There is a saying among Vietnamese that you cannot skip Cái Bè Floating market once you reach Tiền Giang. Tiền Giang is mainly known for the bustling floating market, picturesque Tân Thành beach, and Mỹ Thuận bridge over the Tiền River that connects Tiền Giang and Vĩnh Long provinces. But, there is another place nestled in the east crowned with high, green rows of cacao trees. This is Chợ Gạo – a small district with the province’s largest cultivation of cacao. Join Culture Magazin on this sweet trip to Alluvia Chocolate.
The cacao grove was planted a decade ago, and since then has been tended to by local farmers. Alluvia Chocolate’s cacao garden lets visitors have a peek at the bean-to-bar journey, outlining the chocolate-making process step by step.
Alluvia Chocolate was established in 2013 and its first products were cocoa powder, cocoa butter, and roasted cocoa beans.
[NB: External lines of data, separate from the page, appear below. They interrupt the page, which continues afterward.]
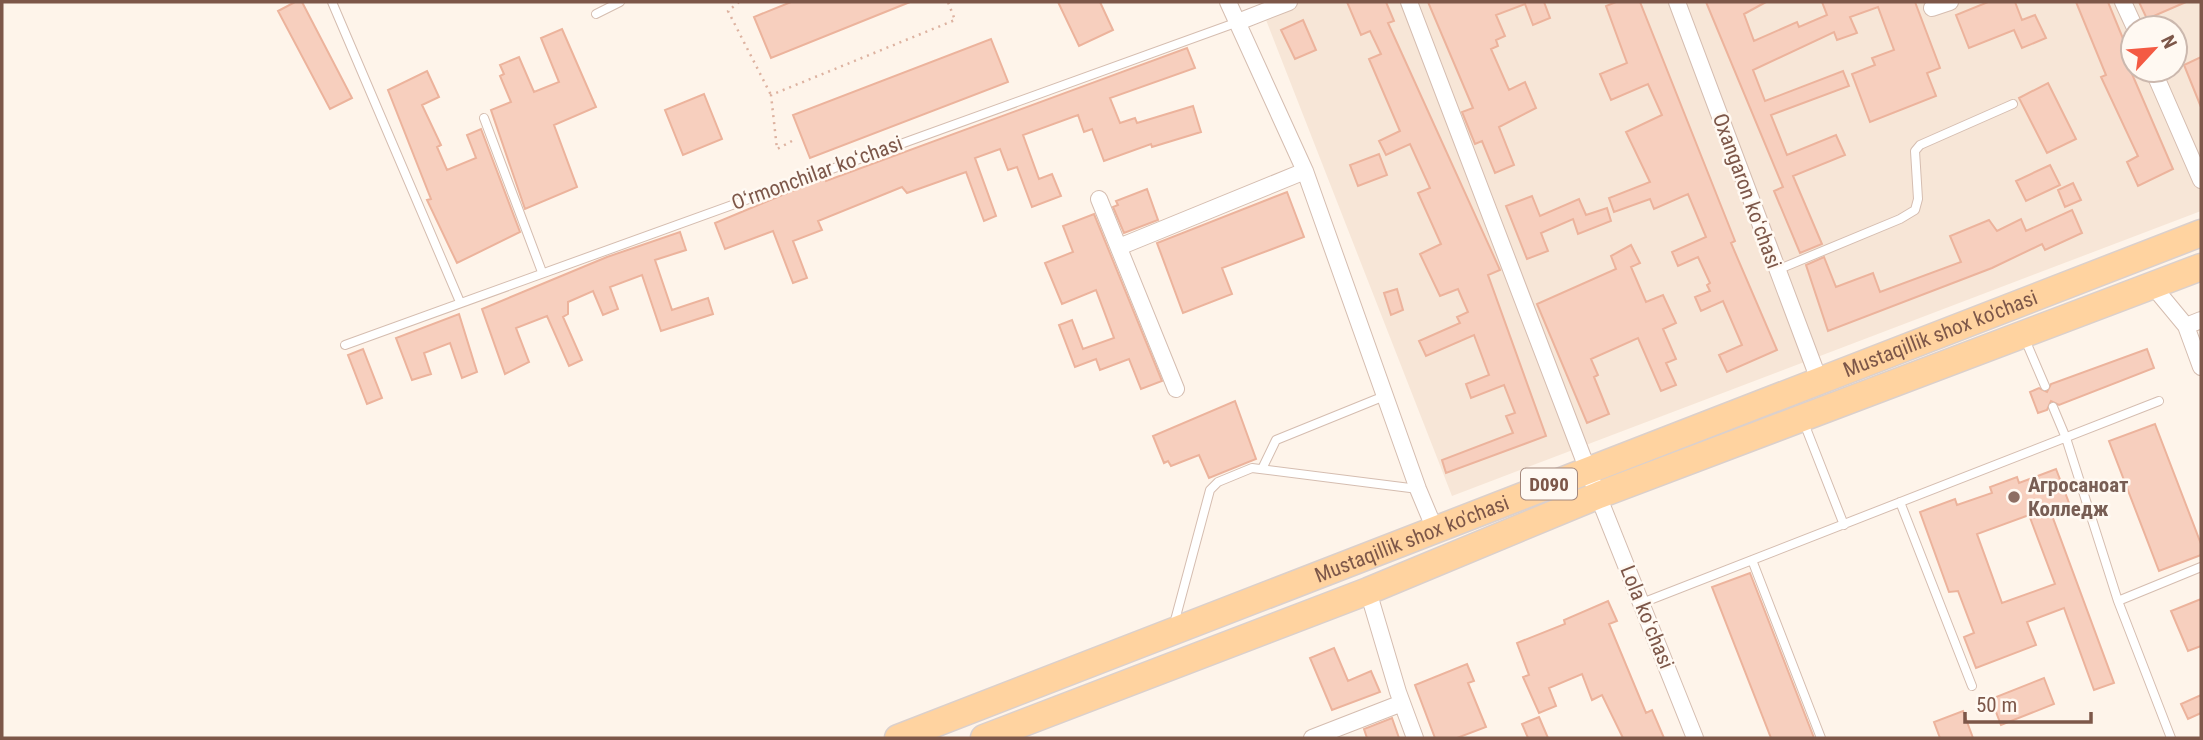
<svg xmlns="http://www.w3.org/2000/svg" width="2203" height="740" font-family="'Roboto Condensed',sans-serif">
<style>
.residential{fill:#f7e6d7;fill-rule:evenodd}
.building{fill:#f7cfbe;stroke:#ecb39c;stroke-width:2;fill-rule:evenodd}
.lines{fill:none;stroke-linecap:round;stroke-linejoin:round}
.lane-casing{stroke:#d5bdb0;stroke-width:10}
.street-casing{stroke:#d5bdb0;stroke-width:18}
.primary-casing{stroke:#dbd0cc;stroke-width:29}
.path{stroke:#ddb2a0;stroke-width:2.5;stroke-dasharray:2 5;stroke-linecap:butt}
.lane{stroke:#fff;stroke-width:8}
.street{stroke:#fff;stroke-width:16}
.primary{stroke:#ffd3a0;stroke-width:26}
.education-dot{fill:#8d6e63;stroke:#fff9f2;stroke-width:2.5}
.labels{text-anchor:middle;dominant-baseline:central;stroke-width:5;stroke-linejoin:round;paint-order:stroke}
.shield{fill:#fff9f2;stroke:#a4887c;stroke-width:2}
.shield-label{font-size:19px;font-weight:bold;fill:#7d5749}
.street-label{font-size:21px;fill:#7d5749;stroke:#fff9f2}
.education-label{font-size:21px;font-weight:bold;fill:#785e54;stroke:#fff9f2;text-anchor:start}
</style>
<rect width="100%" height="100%" fill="#fef4ea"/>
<!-- residential -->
<path class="residential" d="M1259 2H2201V211L1452 496ZM2133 28H2175V70H2133Z"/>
<!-- building -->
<path class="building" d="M295 2H302L352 98 330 109 278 11Z
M791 2H910L771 58 754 17Z
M1058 2H1100L1113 30 1079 46Z
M1347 2H1386L1394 21 1388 23 1500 270 1488 275 1546 436 1446 473 1442 460 1513 433 1506 416 1515 413 1504 385 1471 398 1466 384 1489 375 1474 335 1426 356 1419 341 1460 323 1457 317 1468 312 1458 289 1440 296 1420 254 1441 244 1418 193 1430 188 1410 144 1386 155 1379 141 1400 131 1369 59 1381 54 1370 31 1361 35Z
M1428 2H1544L1550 18 1533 25 1525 4 1496 15 1505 36 1496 40 1498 46 1491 49 1509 90 1525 82 1536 108 1499 127 1514 165 1495 173 1482 141 1475 144 1462 112 1473 108Z
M1616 2H1640L1735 241 1731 243 1777 350 1727 372 1719 355 1742 345 1723 301 1701 311 1695 297 1710 291 1707 285 1710 283 1698 257 1678 266 1672 252 1706 237 1688 194 1654 209 1650 199 1614 212 1609 198 1650 182 1626 132 1662 115 1648 84 1611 100 1600 74 1627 63 1606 6Z
M1706 2H1766L1744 14 1754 41 1797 22 1799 27 1827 15 1822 2H1915L1940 68 1927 73 1936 96 1870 122 1852 74 1875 65 1872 58 1894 50 1878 7 1850 17 1857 33 1837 40 1834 32 1753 70 1765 101 1843 71 1849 86 1771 115 1787 155 1836 135 1845 155 1793 176 1822 244 1800 253 1774 191 1783 187Z
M1988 2H2015L2022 20 2035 15 2046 38 2022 48 2014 30 1969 48 1956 15Z
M2076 2H2108L2131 58 2126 60 2173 169 2138 186 2127 162 2138 156 2101 77 2106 75Z
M2139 2H2186L2147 19Z
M1303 20 1316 50 1295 59 1281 30Z
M562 29 596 107 554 125 577 187 525 209 491 110 511 102 500 76 504 74 500 65 519 57 534 92 559 82 541 38Z
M991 39 1008 82 810 158 793 115Z
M1187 48 1195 68 1110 98 1120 123 1135 118 1137 123 1193 106 1201 132 1152 147 1151 144 1104 161 1092 129 1084 132 1078 115 1023 135 1039 179 1052 174 1061 196 1032 207 1017 167 1008 170 1000 149 975 158 996 216 984 221 966 172 907 193 902 187 818 221 822 230 793 241 807 278 793 283 773 231 725 249 715 223 809 184 825 178 826 181Z
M2201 57V107L2184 65Z
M427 71 439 97 422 105 441 145 437 147 447 170 476 158 467 135 481 129 520 232 457 263 427 200 431 199 388 90Z
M2048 83 2076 139 2047 153 2019 98Z
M704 94 722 139 683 155 665 110Z
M1379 154 1387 175 1358 186 1350 165Z
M2050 165 2060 185 2026 201 2016 181Z
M2073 183 2081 200 2065 207 2058 190Z
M1147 189 1158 220 1124 233 1113 207 1118 205 1116 201Z
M1287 192 1304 237 1222 268 1232 294 1183 313 1157 243Z
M1532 196 1540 216 1579 199 1586 215 1607 208 1611 221 1578 234 1573 219 1541 233 1548 251 1527 259 1506 206Z
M2072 210 2082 233 2045 250 2042 244 1992 268 1828 331 1806 265 1824 257 1836 287 1873 273 1880 292 1961 262 1950 236 1989 220 1997 231 2021 219 2026 231Z
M1094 214 1162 381 1141 389 1129 359 1100 370 1096 359 1075 367 1059 325 1072 320 1083 349 1114 338 1096 290 1062 304 1045 263 1073 252 1063 226Z
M680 232 686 250 655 260 672 310 708 298 713 314 661 331 642 275 610 287 618 309 603 315 593 291 568 302V314L563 317 582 360 569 366 547 316 516 328 529 362 505 374 482 309 607 257Z
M1631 245 1640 263 1631 267 1646 302 1663 295 1676 323 1663 329 1676 359 1666 363 1676 385 1661 391 1638 338 1591 359 1598 375 1594 377 1609 414 1587 423 1537 304 1616 269 1611 256Z
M1397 289 1403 310 1391 315 1384 293Z
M459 314 477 372 462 378 450 343 424 353 431 374 412 380 396 338Z
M363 349 382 398 367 404 348 355Z
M2147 349 2154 368 2059 405 2051 401 2047 410 2038 413 2030 392 2039 388 2047 392 2051 384Z
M1235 401 1256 459 1209 478 1199 455 1171 466 1168 461 1164 463 1153 436Z
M2155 424 2201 544V555L2159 571 2109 441Z
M2056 469 2069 503 2050 510 2114 683 2094 690 2064 608 2027 622 2036 645 1976 668 1964 637 1974 633 1958 591 1949 592 1920 512 1955 499 1957 505 1992 493 1990 487 2017 477 2019 483ZM2029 515 2055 584 2002 603 1977 534Z
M1750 573 1814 738H1771L1712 587Z
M2201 599V646L2188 651 2171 611Z
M1608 601 1617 621 1609 624 1646 713 1652 710 1664 738H1623L1602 695 1592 700 1582 674 1549 688 1556 706 1539 713 1523 677 1529 675 1517 643 1565 624 1564 620Z
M1334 648 1348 681 1371 671 1380 692 1332 710 1310 658Z
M1467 664 1474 681 1468 683 1486 727 1457 738H1435L1415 685Z
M2044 678 2054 704 2001 725 1991 699Z
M2201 695V713L2188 719 2181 704Z
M1963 711 1973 738H1940L1934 722Z
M1539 717 1548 738H1528L1522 724Z
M1392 718 1399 738H1367L1364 729Z"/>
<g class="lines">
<defs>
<path id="lane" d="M332 2 460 302
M596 14 620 2
M484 118 542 272
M1777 270 1900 219 1915 210 1918 199 1915 151 1920 145 2013 104
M2024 337 2045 386
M345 345 1238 22
M2053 407 2066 438 2118 601 2171 738
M1804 423 1844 525
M1262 469 1276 440 1387 395
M1900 502 1972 686
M1752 560 1821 738
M2118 601 2201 567
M1642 603 2159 401
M1174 624 1210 490 1218 482 1252 468 1418 489"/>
<path id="street" d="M1228 2 1305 171 1418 489 1436 532
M1409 2 1587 468 1695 738
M1677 2 1819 380
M2123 2 2135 28
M1932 8 1950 2
M1238 22 1289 2
M2153 70 2201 180
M1099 199 1176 389
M1119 247 1305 171
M2152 285 2186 326 2201 320
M2186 326 2201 367
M1368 591 1398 692 1415 738
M1312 738 1402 703"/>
<g id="primary">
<path id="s1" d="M898 738C1333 571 1766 400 2201 233"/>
<path d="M984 738 1368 591 1599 495 2201 267"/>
</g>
</defs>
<!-- lane casing -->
<use href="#lane" class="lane-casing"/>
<!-- street casing -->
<use href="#street" class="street-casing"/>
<!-- primary casing -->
<use href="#primary" class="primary-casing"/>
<!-- path -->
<path class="path" d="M739 2 728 11 771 95
M792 141 777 149 771 95 955 20 948 2"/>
<!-- lane -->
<use href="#lane" class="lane"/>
<!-- street -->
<use href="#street" class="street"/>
<!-- primary -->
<use href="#primary" class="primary"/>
</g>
<!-- markers -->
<circle class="education-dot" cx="2014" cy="497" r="7"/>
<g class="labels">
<!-- shield labels -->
<rect class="shield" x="1521" y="468.5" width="56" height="31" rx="5"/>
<g class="shield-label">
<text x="1549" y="484">D090</text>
</g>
<!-- street labels -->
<g class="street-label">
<text transform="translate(817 173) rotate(-20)">Oʻrmonchilar koʻchasi</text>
<text transform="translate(1747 191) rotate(70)">Oxangaron koʻchasi</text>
<text stroke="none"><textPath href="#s1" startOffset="1118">Mustaqillik shox ko'chasi</textPath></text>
<text stroke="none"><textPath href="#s1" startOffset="551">Mustaqillik shox ko'chasi</textPath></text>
<text transform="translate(1647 617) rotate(68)">Lola koʻchasi</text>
</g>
<!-- education labels -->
<g class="education-label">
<text x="2028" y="485">Агросаноат<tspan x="2028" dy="24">Колледж</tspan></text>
</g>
</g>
<!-- border -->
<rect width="2203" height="740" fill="none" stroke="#7d5749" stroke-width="7"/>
<!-- north arrow -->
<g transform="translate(2154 49) rotate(64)"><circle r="33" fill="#fff9f2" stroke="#cbb8ae" stroke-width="2"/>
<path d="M0-5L12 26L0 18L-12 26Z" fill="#f45a43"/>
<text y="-10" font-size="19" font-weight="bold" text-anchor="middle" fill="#7d5749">N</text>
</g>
<!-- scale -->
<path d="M1965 712v10h126v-10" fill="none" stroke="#7d5749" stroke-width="3.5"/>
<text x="1976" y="712" font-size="21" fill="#7d5749" stroke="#fff9f2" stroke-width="5" paint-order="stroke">50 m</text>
</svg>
In 2016 machines were imported to produce chocolate, putting Vietnam firmly on the world map.
In this one-day trip, visitors learn about Vietnam and try their hands at being chocolate artisans. The location is 96.3km away from Saigon, and it takes about two-three hours to get there by car or motorbike.
A cacao tree has a lifespan of up to 30 years, with the first harvest after two years of growth. After detaching the cocoa fruit’s flesh, the beans are dried in an eight-step process: picking, fermenting, drying, roasting, peeling, grinding, molding and making final products.
Visitors learn about planting and cultivating a cacao tree. The fresh cocoa fruit, after being opened, reveals its edible sweet/sour white flesh that can be served with other fruit. Dried cocoa beans, on the other hand, are as bitter as raw coffee beans.
After the ripe fruit is picked and opened, visitors observe the European standardized bean-to-bar craft process. Alluvia Chocolate produces chocolate in a closed manufacturing production line. The company’s mission is to introduce visitors to this type of sweet and natural cocoa produced by local people of the Mekong Delta Region. Its products then go to local and foreign markets.
After visitors have learned about the process, they can mold chocolate on their own under an artisan’s eye. Depending on the type of chocolate, cocoa beans are ground into a thick liquid together with ingredients, such as sugar, milk, coffee, or cinnamon. After, chocolate is poured into molds, then refrigerated. The final result is a smooth and fragrant candy bar.
A day as a chocolate artisan at the cacao garden includes the option of other activities. These include fishing, folk games such as tug of war, or riding a bike over a monkey bridge. The experience ends with a hearty feast of Southwestern specialties such as sour soup and Vietnamese pancakes. This Tiền Giang adventure at Alluvia Chocolate is an compelling addition to the region’s many attractions and one more reason to visit.